Sunday, August 27, 2017

Kesetaraan gender - a sporadic lesson

Kemaren nonton short movie, dengan kategori inspirative. Ceritanya tentang pasangan yang menikah ulang. Jadi mereka bertahun yang lalu sudah menikah, pasangan hetero, laki - laki dan perempuan. Kemudian salah satu berganti kelamin menjadi perempuan, dan mereka menikah kembali. Kali ini sebagai pasangan lesbian.

Saya bukan ingin menggugat pernikahan sejenis. That's a long debate :) Hanya saja kejadian ini membuat saya berpikir lagi tentang kesetaraan gender. Argumentasi utama dari gerakan ini adalah bahwa yang natural, kodrati, God given, adalah hal - hal yang berupa fisik sexual. Untuk laki - laki: punya penis, jakun, dll. Untuk perempuan: punya sel telur, rahim, vagina, yang menyebabkan dia bisa hamil dan melahirkan. Itu yang kodrati. Di luar itu adalah social construction. Human-made. Bisa berubah dan bisa dipertukarkan.

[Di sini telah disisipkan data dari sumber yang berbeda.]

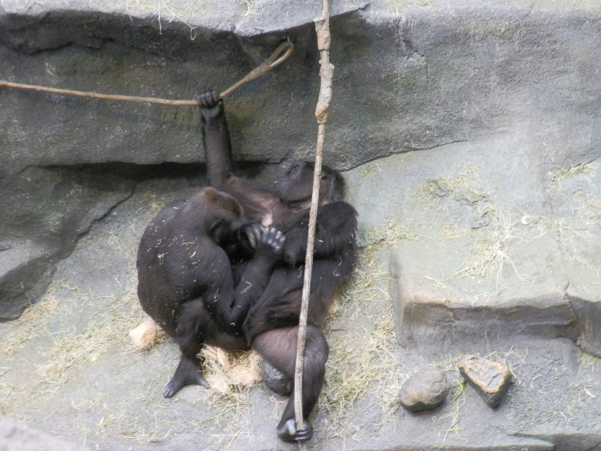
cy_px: 226
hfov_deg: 26.7
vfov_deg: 20.2
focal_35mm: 73
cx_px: 300
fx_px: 1267
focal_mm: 13.18
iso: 200
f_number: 4.1
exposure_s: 1/10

Dalam kasus diatas, si laki - laki yang kemudian mengubah diri menjadi perempuan itu, saya simpulkan, sebagai bukan seorang yang homoseksual. Kenapa? Karena dia sudah menikah dengan seorang perempuan, dan mengaku bahwa: 'walau jenis kelamin saya berubah, cinta saya tidak'. Atau kemungkinan lain, dia berubah orientasi seksual sejak dia mengubah jenis kelaminnya. Ini agak sulit dicerna. Kemungkin berikut, dia biseksual. Tapi kemudian, apa pointnya dia mengubah jenis kelaminnya karena orientasi seksualnya tidak mensyaratkan jenis kelamin dia sendiri.

Jadi penjelasannya ada pada eksistensinya sebagai pribadi. Begitu, pemikiran awam saya. Dia sendiri sudah merasa sebagai 'perempuan yang terjebak dalam tubuh laki - laki'. Tapi, dengan orientasi seksual yang 'apapun jenis kelaminnya, dia tertarik pada perempuan (dan mungkin juga laki - laki kalau dia biseksual), maka pertanyaan saya: "keperempuanan apa yang terjebak dalam tubuh laki - lakinya?" Ketika dia mengubah tubuhnya menjadi perempuan, artinya dia ingin mengubah kodratnya. Tetapi, bukankah kodrat itu tidak penting, ketika dia tidak bertentangan dengan orientasi seksualnya? Kecuali, kalau bertentangan dengan ke'gender'annya, yakni hal yang merupakan konstruksi sosial. Misalnya, dia merasa lebih "lembut" dan tidak cocok dalam tubuh laki - laki. Padahal, kelembutan diasosiasikan dengan perempuan adalah suatu konstruksi sosial. Sehingga, tidak ada masalah, harusnya, kalau laki - laki juga lembut. Kecuali, kalau dia merasa harusnya dia bisa melahirkan. Maka dia perlu menjadi perempuan. Hal mana yang nampaknya teknologi ganti jenis kelamin belum sampai secanggih itu.

Jangan sampai, ada sifat -sifat yang dicap konstruksi sosial, sebenarnya adalah kodrat?